When asked if Noriba would be able to compete in what some say is an already saturated Islamic banking market, a senior Islamic banker in Bahrain told, “It all depends on the products the bank will offer, as there is a shortage in Islamic products. If Noriba brings new products into the Islamic banking market, and these products are not currently present and there is demand for them then they [Noriba] will succeed in competing with other players in the market. The most important thing is that there is an added value.”

Many Islamic bankers say there is some US $1 trillion worth of Islamic funds available in the global market that has not been tapped due to a lack of linkages among industry players. The senior banker in Bahrain agrees, and pointed out that “The industry needs asset-backed transactions, transactions that can be traded on Islamic interbank market, like short term paper backed by long term assets which could be traded on an Islamic interbank market.”
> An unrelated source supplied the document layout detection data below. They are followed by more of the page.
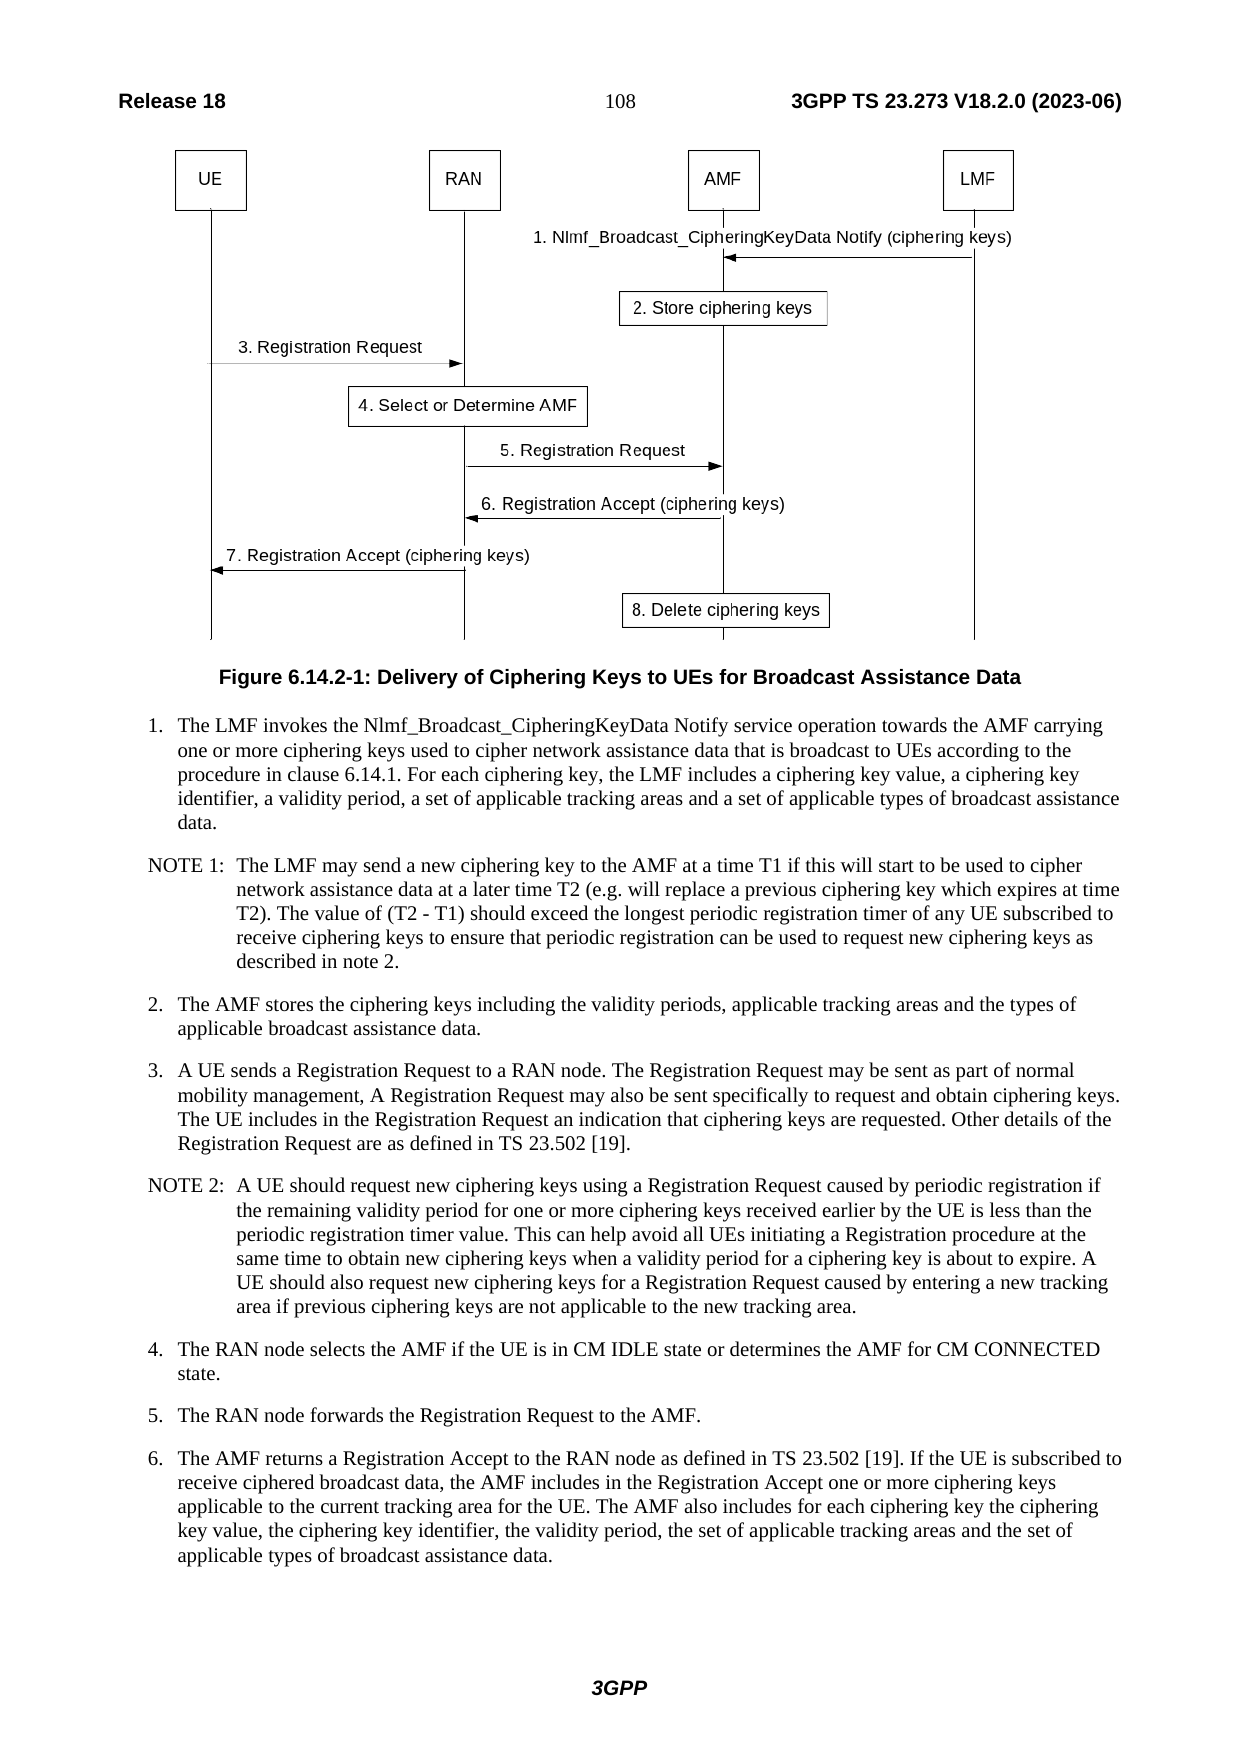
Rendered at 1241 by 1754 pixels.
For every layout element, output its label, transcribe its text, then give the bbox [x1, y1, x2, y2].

text NOTE 2: A UE should request new ciphering keys using a Registration Request caused by periodic registration if the remaining validity period for one or more ciphering keys received earlier by the UE is less than the periodic registration timer value. This can help avoid all UEs initiating a Registration procedure at the same time to obtain new ciphering keys when a validity period for a ciphering key is about to expire. A UE should also request new ciphering keys for a Registration Request caused by entering a new tracking area if previous ciphering keys are not applicable to the new tracking area. [148, 1173, 1122, 1318]
text 6. The AMF returns a Registration Accept to the RAN node as defined in TS 23.502 [19]. If the UE is subscribed to receive ciphered broadcast data, the AMF includes in the Registration Accept one or more ciphering keys applicable to the current tracking area for the UE. The AMF also includes for each ciphering key the ciphering key value, the ciphering key identifier, the validity period, the set of applicable tracking areas and the set of applicable types of broadcast assistance data. [148, 1446, 1122, 1567]
text 3. A UE sends a Registration Request to a RAN node. The Registration Request may be sent as part of normal mobility management, A Registration Request may also be sent specifically to request and obtain ciphering keys. The UE includes in the Registration Request an indication that ciphering keys are requested. Other details of the Registration Request are as defined in TS 23.502 [19]. [148, 1058, 1122, 1155]
text 4. The RAN node selects the AMF if the UE is in CM IDLE state or determines the AMF for CM CONNECTED state. [148, 1337, 1122, 1385]
text 5. The RAN node forwards the Registration Request to the AMF. [148, 1403, 1122, 1427]
text 2. The AMF stores the ciphering keys including the validity periods, applicable tracking areas and the types of applicable broadcast assistance data. [148, 992, 1122, 1040]
text 1. The LMF invokes the Nlmf_Broadcast_CipheringKeyData Notify service operation towards the AMF carrying one or more ciphering keys used to cipher network assistance data that is broadcast to UEs according to the procedure in clause 6.14.1. For each ciphering key, the LMF includes a ciphering key value, a ciphering key identifier, a validity period, a set of applicable tracking areas and a set of applicable types of broadcast assistance data. [148, 713, 1122, 834]
text NOTE 1: The LMF may send a new ciphering key to the AMF at a time T1 if this will start to be used to cipher network assistance data at a later time T2 (e.g. will replace a previous ciphering key which expires at time T2). The value of (T2 - T1) should exceed the longest periodic registration timer of any UE subscribed to receive ciphering keys to ensure that periodic registration can be used to request new ciphering keys as described in note 2. [148, 852, 1122, 973]
text Figure 6.14.2-1: Delivery of Ciphering Keys to UEs for Broadcast Assistance Data [118, 664, 1122, 688]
Those developing Islamic products and funds include some of the 200 existing Islamic banks as well as conventional banks like Al Baraka Islamic Bank, Al-Rajhi Banking and Investment Corporation, TAIB Bank of Bahrain, National Commercial Bank of Saudi Arabia, Shamil Bank, and National Bank of Kuwait.

The expansion of Islamic banking and the size of assets under management have attracted non-Islamic banks that want a piece of the pie. The Islamic banking market is attractive by virtue of the 1.3 billion Muslims and an estimated $150-$250 billion in assets managed Islamically, a figure growing at 20-30 percent per annum, according to some bank officials.

Currently Citibank, HSBC, Standard Chartered and ABN AMRO have Islamic banking facilities in the Middle East. Citibank, which started serving the Middle East in the seventies, has tailored its products and services to Muslims. Citi Islamic, which operates out of Bahrain, offers a full range of products to corporate and institutional clients, from North Africa to the Far East.

A senior executive in the Islamic banking industry told, "UBS is a half trillion dollar organisation in assets under management, and they don't start something like this unless it adds to the bottom line."

The name of the bank Noriba, when read as two words ‘No Riba’ means no interest in Arabic, a fundamental and core concept of Islamic banking, as Sharia shuns usury.

Noriba Bank BSC obtained its banking licence in May 2002.